The legal aspects of addressing physician addiction can be thorny and complex. The first legal and ethical obligation of a clinic or hospital after discovery that a staff physician has an addiction is to safeguard patients by removing the physician from practice and counseling the physician to take a leave of absence for treatment. State laws vary on drug testing of employees.21
Some states disallow drug and alcohol testing unless the employer has a written drug and alcohol testing policy in place that meets certain legal requirements. Some state laws restrict random testing and limit grounds for testing based on “reasonable suspicion.”
State medical licensing boards typically require physicians to self-report and to report on other physicians who are unable to practice medicine safely because of drug or alcohol use.22
Most states have a bypass mechanism that allows foregoing of a report to the state licensing board and instead allows a report to the state's PHP to satisfy this requirement.23
However, these bypass programs may have eligibility requirements that exclude certain physicians from participating and require a report to the medical board. Typical exclusions are for physicians who are already under licensing board discipline, those who previously have been terminated from a professional rehabilitation program, those who have diverted controlled substances for other than self-administration, or those whose continued practice of medicine would create a serious risk of harm to the public.24
As long as the reported physician complies with the practice limitations and continuing care requirements of the rehabilitation program and abides by the requirements of the PHP, the physician engaged in a bypass program typically can avoid formal, public reprimand or disciplinary action by the licensing board. However, in California, such a bypass rehabilitation program has come under public attack for permitting impaired physicians to continue to practice and for not being effective in adequately protecting patients from substandard care.25
Federal laws, such as the Americans with Disabilities Act,26
and state civil rights laws27
generally protect physicians actively engaged in chemical dependency treatment programs as well as recovering addicts.
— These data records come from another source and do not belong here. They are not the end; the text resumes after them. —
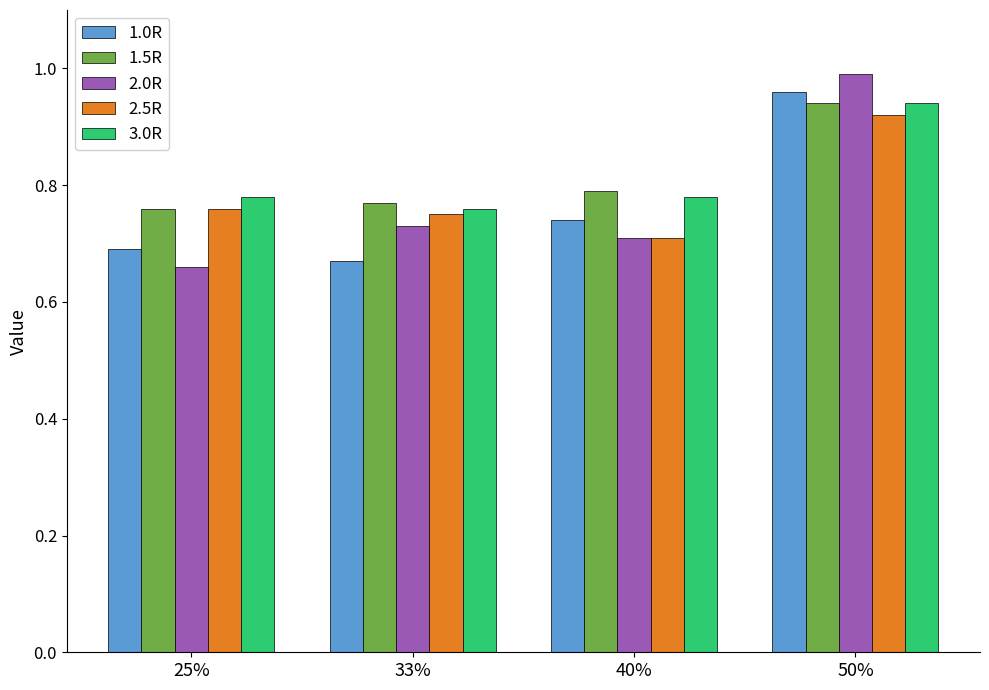

List the labels in order of 1.5R value, largest first.

50%, 40%, 33%, 25%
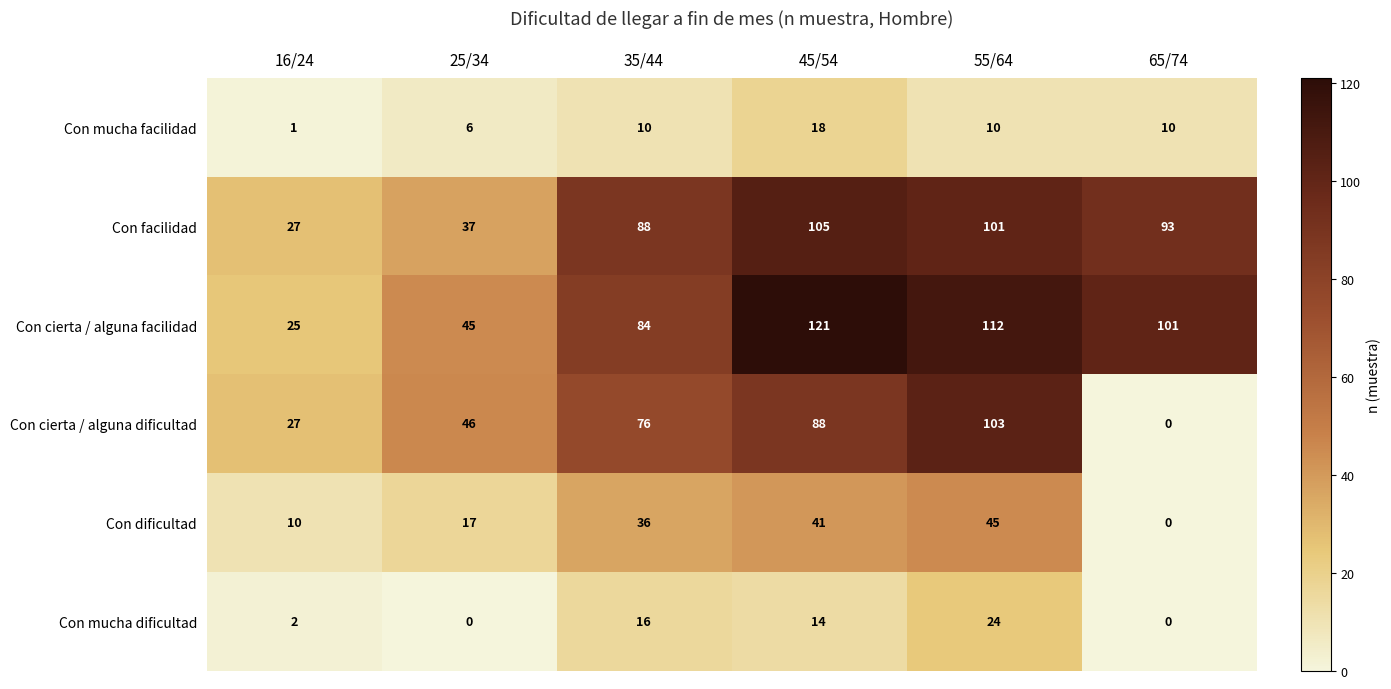

Is it true that Con cierta / alguna facilidad equals 159 at 55/64?

False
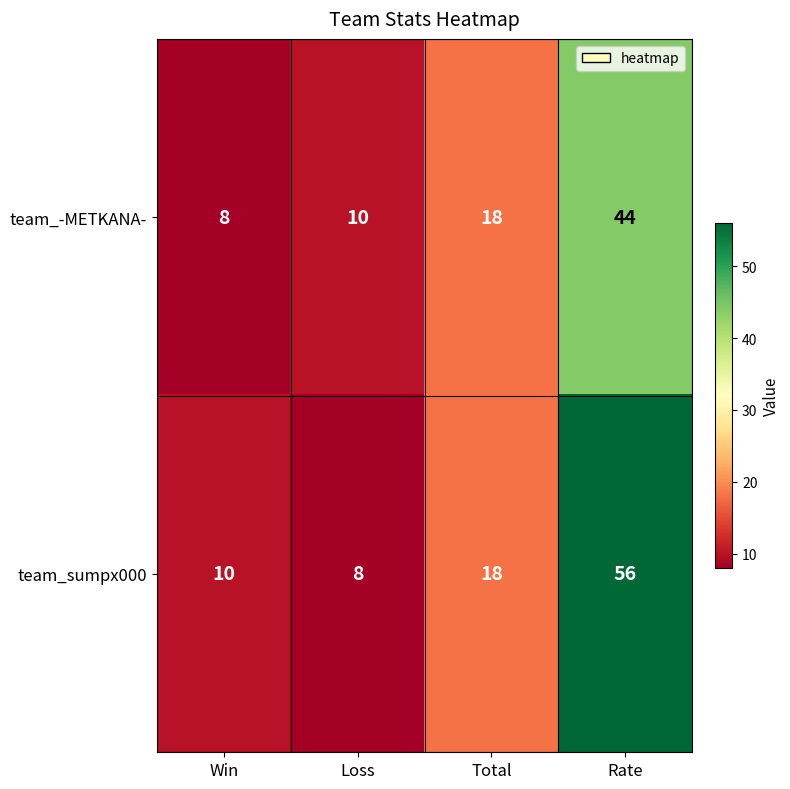

Reading left to right, extract all data points from this chart.

team_-METKANA-: Win=8	Loss=10	Total=18	Rate=44
team_sumpx000: Win=10	Loss=8	Total=18	Rate=56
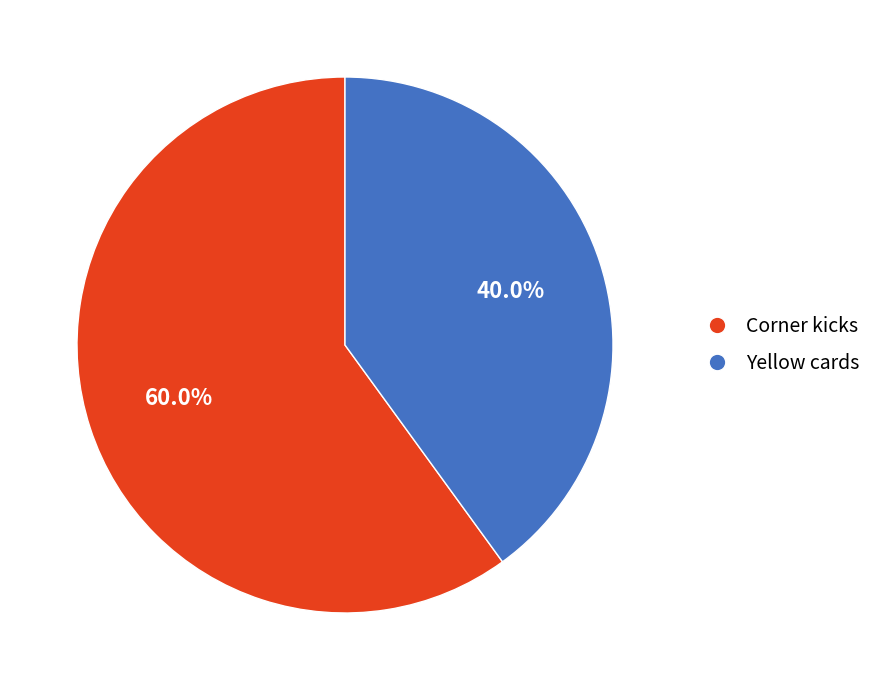

To the nearest percent, what is the difference between the Yellow cards and Corner kicks slice percentages?

20%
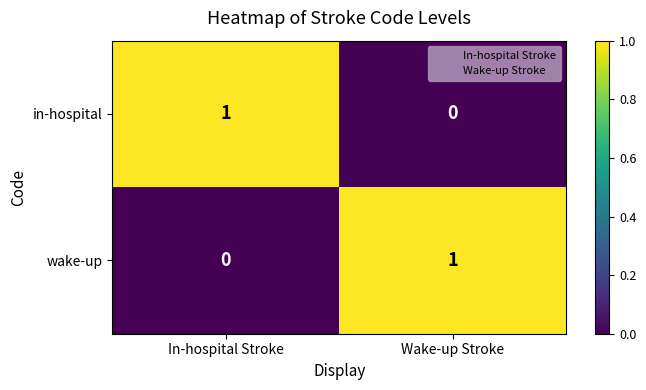

List the labels in order of in-hospital value, largest first.

In-hospital Stroke, Wake-up Stroke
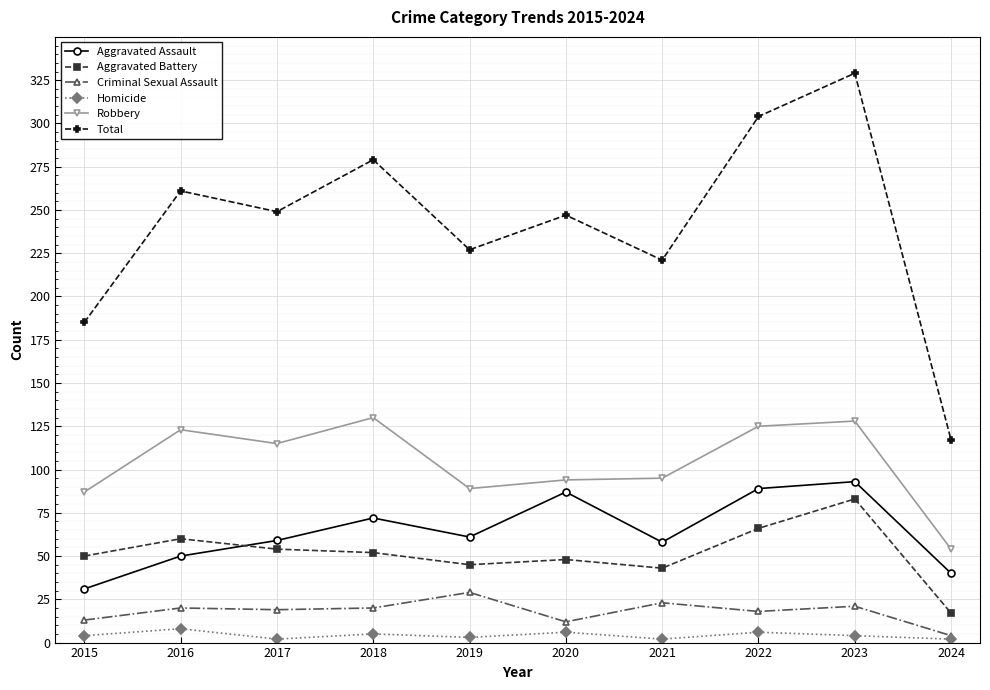

Which series has the widest spread of values?

Total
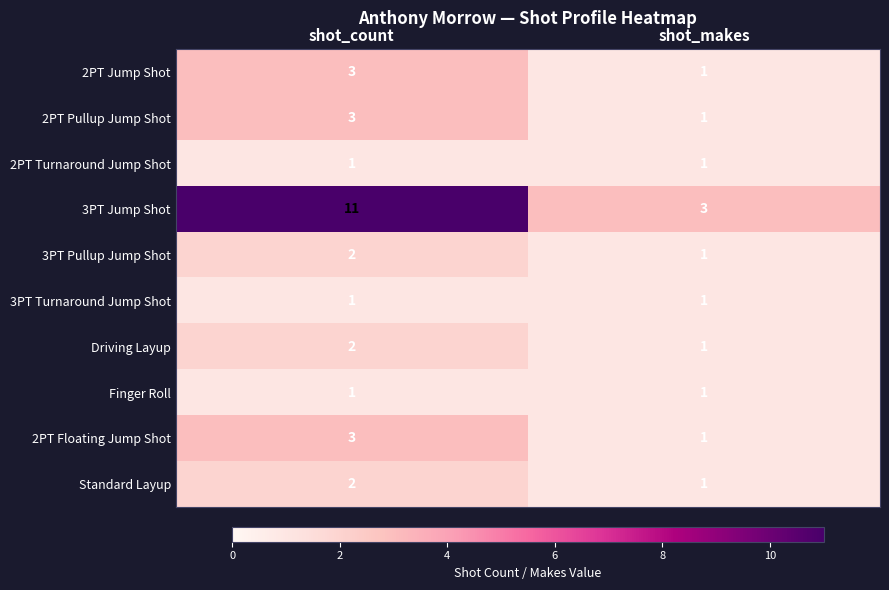

Reading right to left, transcribe all the data shown in this chart.

2PT Jump Shot: shot_makes=1	shot_count=3
2PT Pullup Jump Shot: shot_makes=1	shot_count=3
2PT Turnaround Jump Shot: shot_makes=1	shot_count=1
3PT Jump Shot: shot_makes=3	shot_count=11
3PT Pullup Jump Shot: shot_makes=1	shot_count=2
3PT Turnaround Jump Shot: shot_makes=1	shot_count=1
Driving Layup: shot_makes=1	shot_count=2
Finger Roll: shot_makes=1	shot_count=1
2PT Floating Jump Shot: shot_makes=1	shot_count=3
Standard Layup: shot_makes=1	shot_count=2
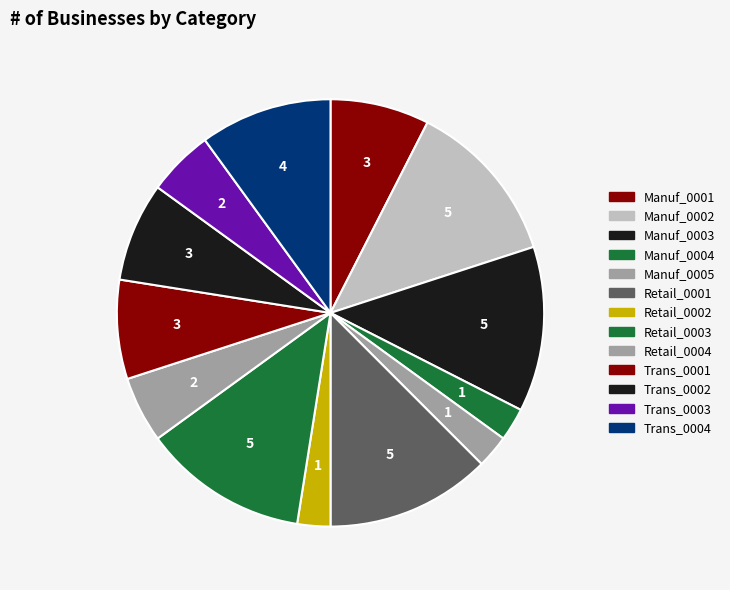

Does any single category account for the majority?

No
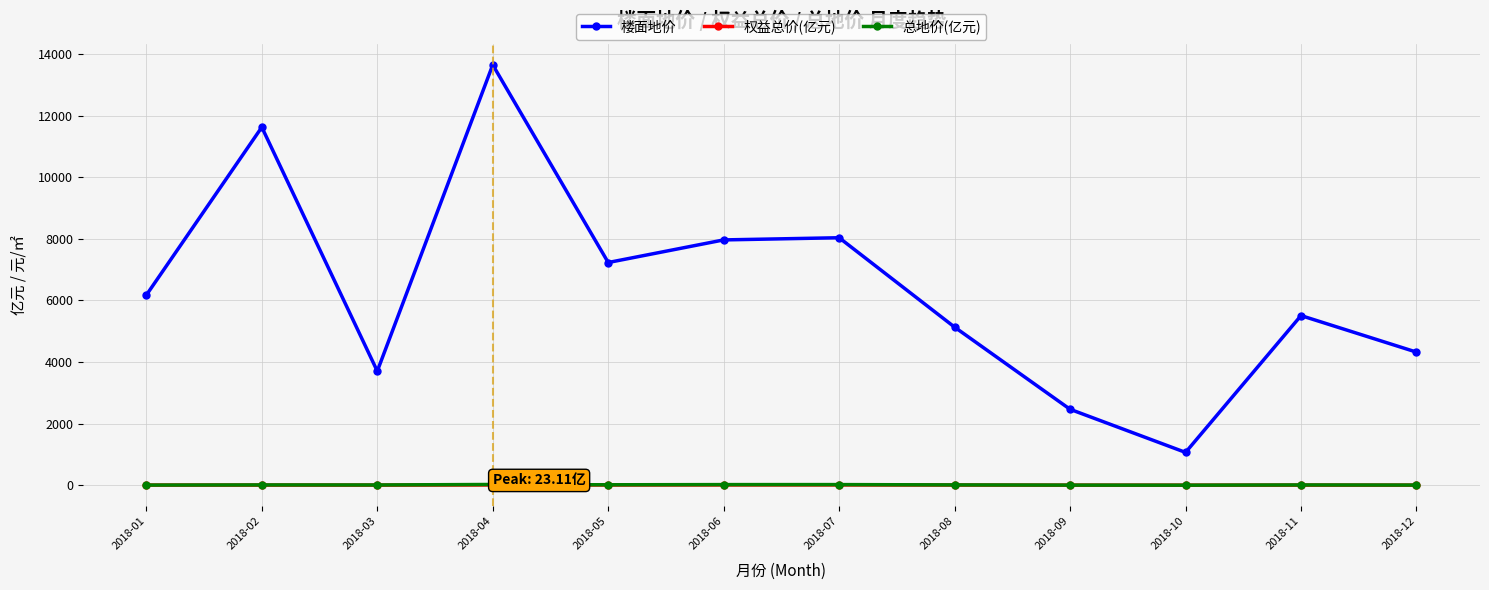

What is the maximum value for 总地价(亿元)?

23.1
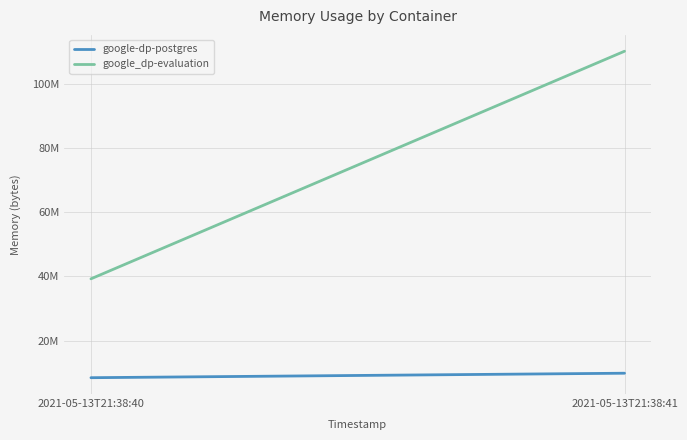

List the labels in order of google_dp-evaluation value, largest first.

2021-05-13T21:38:41, 2021-05-13T21:38:40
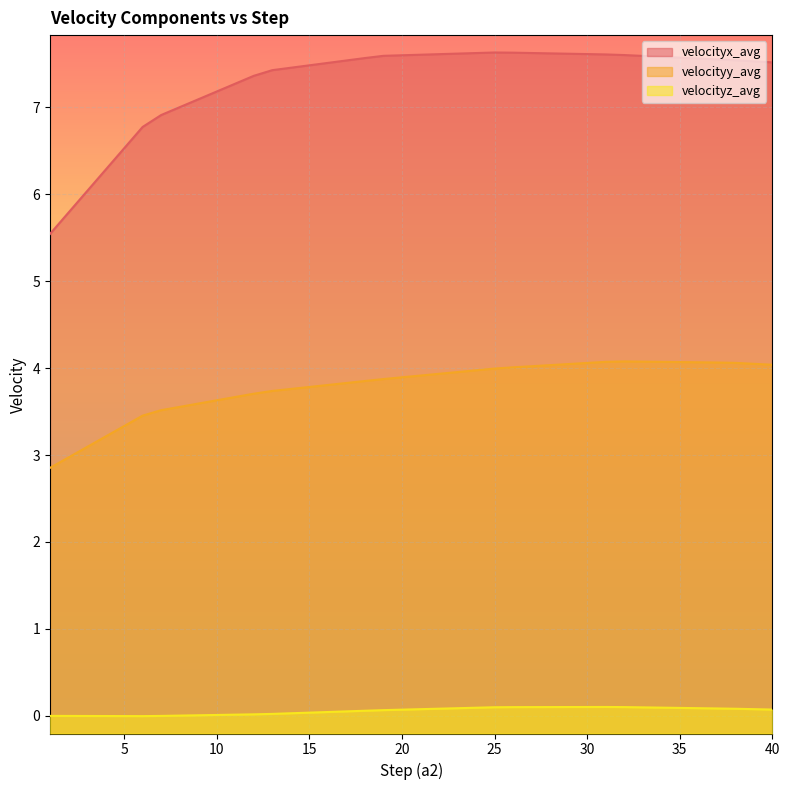

What are all the series names shown in the legend?

velocityx_avg, velocityy_avg, velocityz_avg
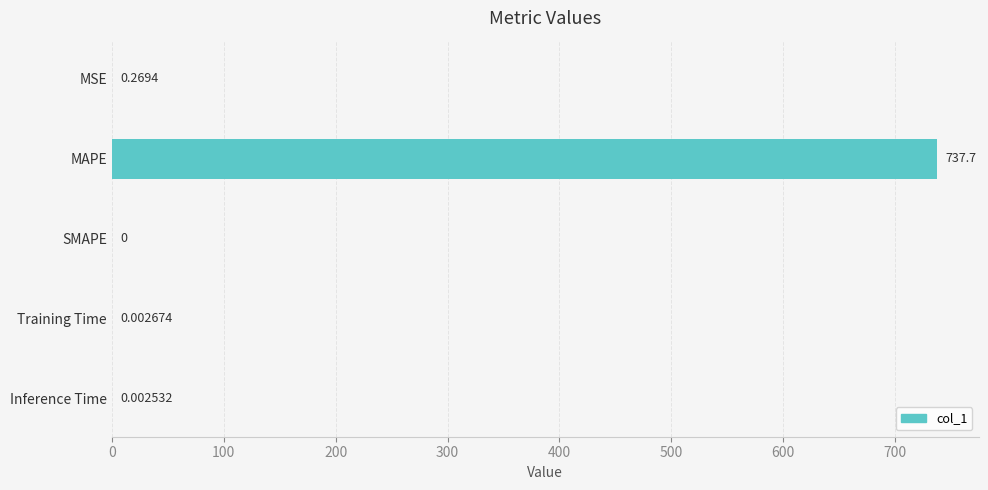

Which has a higher value, Training Time or Inference Time?

Training Time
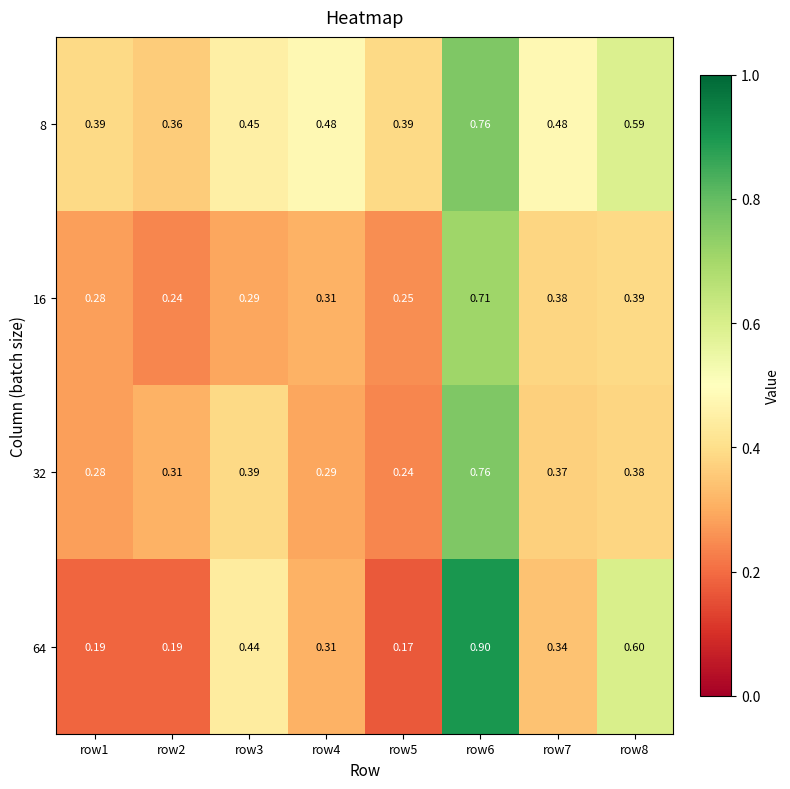

At which category is the sum across all series the highest?

row6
These laws generally require “reasonable accommodation” for the recovering alcoholic and drug addict, such as a modified work schedule. (However, the Americans with Disabilities Act specifically excludes as a covered disability “psychoactive substance abuse disorders resulting from current illegal use of drugs.” 28
) Furthermore, federal and state laws mandate job protection, typically up to 12 weeks, during a medical leave for addiction treatment.29
When a physician returns to work after addiction treatment, employers and hospitals generally can impose restrictions on employment, as described in the previous section. Clinics and hospitals should spell out for the returning physician the consequences of a relapse or failure to comply with any of the return-to-work conditions.
Is an impaired or recovering physician required to disclose this status to patients as part of informed consent? State courts are split on this issue. For example, in 2000 the Georgia Supreme Court ruled that no cause of action existed against a physician for his failure to disclose his drug (cocaine) use to his patient before a surgical procedure and that this failure did not void the patient's informed consent to the procedure.30
In contrast, a Louisiana appellate court ruled in 1991 that a surgeon's failure to disclose his alcohol abuse voided the patient's consent to a lumbar spine procedure.31
The court reasoned that the alcohol abuse created a material risk relating to the physician's ability to perform the surgery, and if the physician had disclosed this information, the patient could have opted for another type of treatment.